The latest released version of `python-domino` is `1.1.0`.

# Version compatibility matrix

The `python-domino` library is compatible with different versions of
Domino:

| Domino Versions |                                    Python-Domino                                    |
| --------------- | :---------------------------------------------------------------------------------: |
| 3.6.x or lower  | [0.3.5](http://github.com/dominodatalab/python-domino/archive/0.3.5.zip)            |
| 4.1.0 or higher | [1.0.0](https://github.com/dominodatalab/python-domino/archive/1.0.0.zip) or Higher |

# Install python-domino

Starting from version `1.0.6`, `python-domino` is available on PyPI as `dominodatalab`:

    pip install dominodatalab

If you are adding install instructions for `python-domino` to your [Domino Environment](https://support.dominodatalab.com/hc/en-us/articles/115000392643-Compute-Environment-Management) Dockerfile Instructions field, you must add `RUN` to the beginning:

    RUN pip install dominodatalab

To install a specific version of the library from PyPI, such as `1.0.6`:

    pip install dominodatalab==1.0.6

To install a specific version of the library from GitHub, such as
`1.0.6`:

    pip install https://github.com/dominodatalab/python-domino/archive/1.0.6.zip

# Development

The current `python-domino` is based on Python 3.9, which is therefore recommended for development. Pipenv is also recommended to manage the dependencies.

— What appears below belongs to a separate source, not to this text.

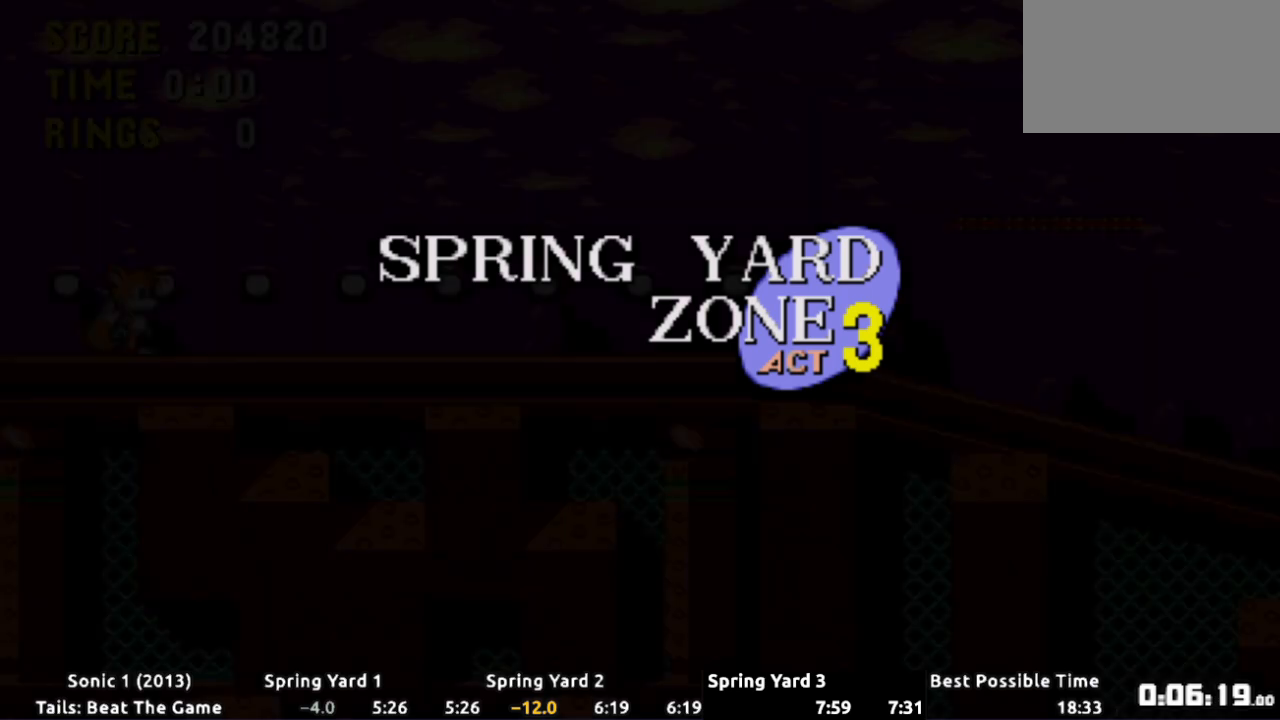
{"buttons": [], "events": []}
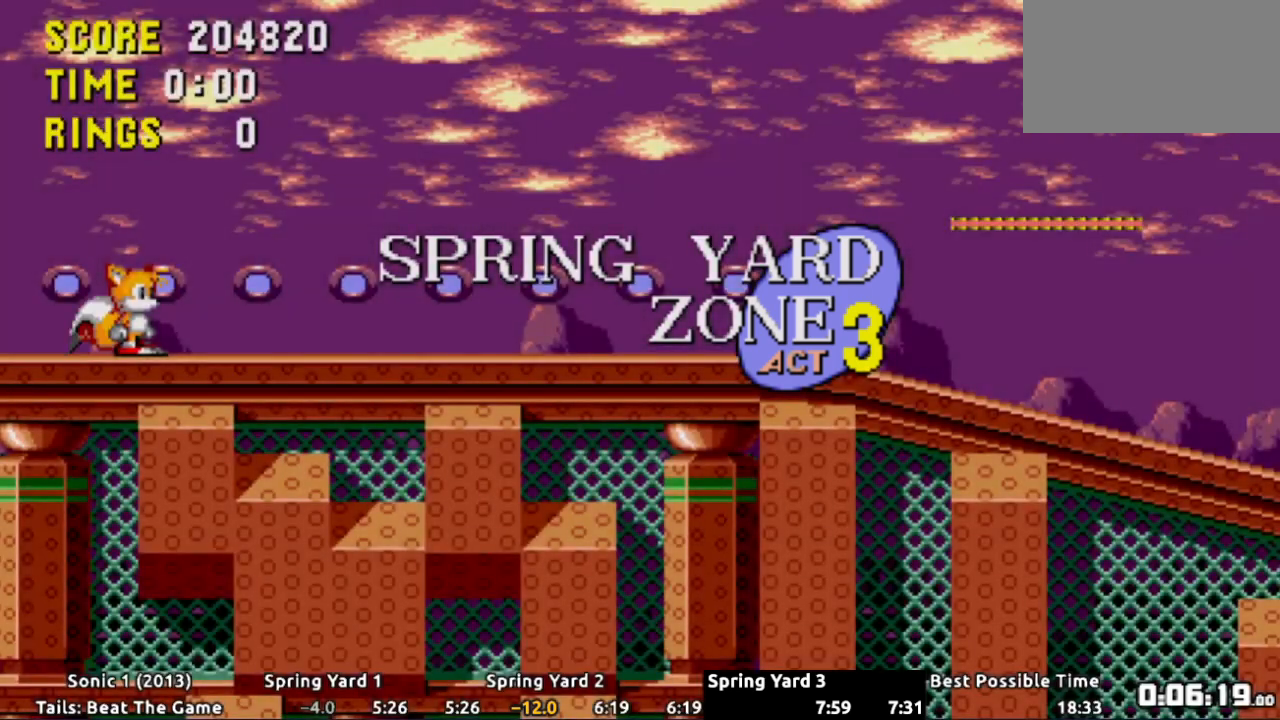
{"buttons": ["DPAD_DOWN"], "events": [[234, "DPAD_DOWN", "down"]]}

To install dependencies from `setup.py` for development:

    pipenv install -e ".[dev]"

Use the same process for Airflow and data:

    pipenv install -e ".[data]" ".[airflow]"

# Set up the connection

You can set up the connection by creating a new instance of `Domino`:

-   *project:* A project identifier (in the form of
    ownerusername/projectname).

-   *api_key:* (Optional) An API key to authenticate with. If not
    provided, the library expects to find one in the
    `DOMINO_USER_API_KEY` environment variable.

-   *host:* (Optional) A host URL. If not provided, the library expects
    to find one in the `DOMINO_API_HOST` environment variable.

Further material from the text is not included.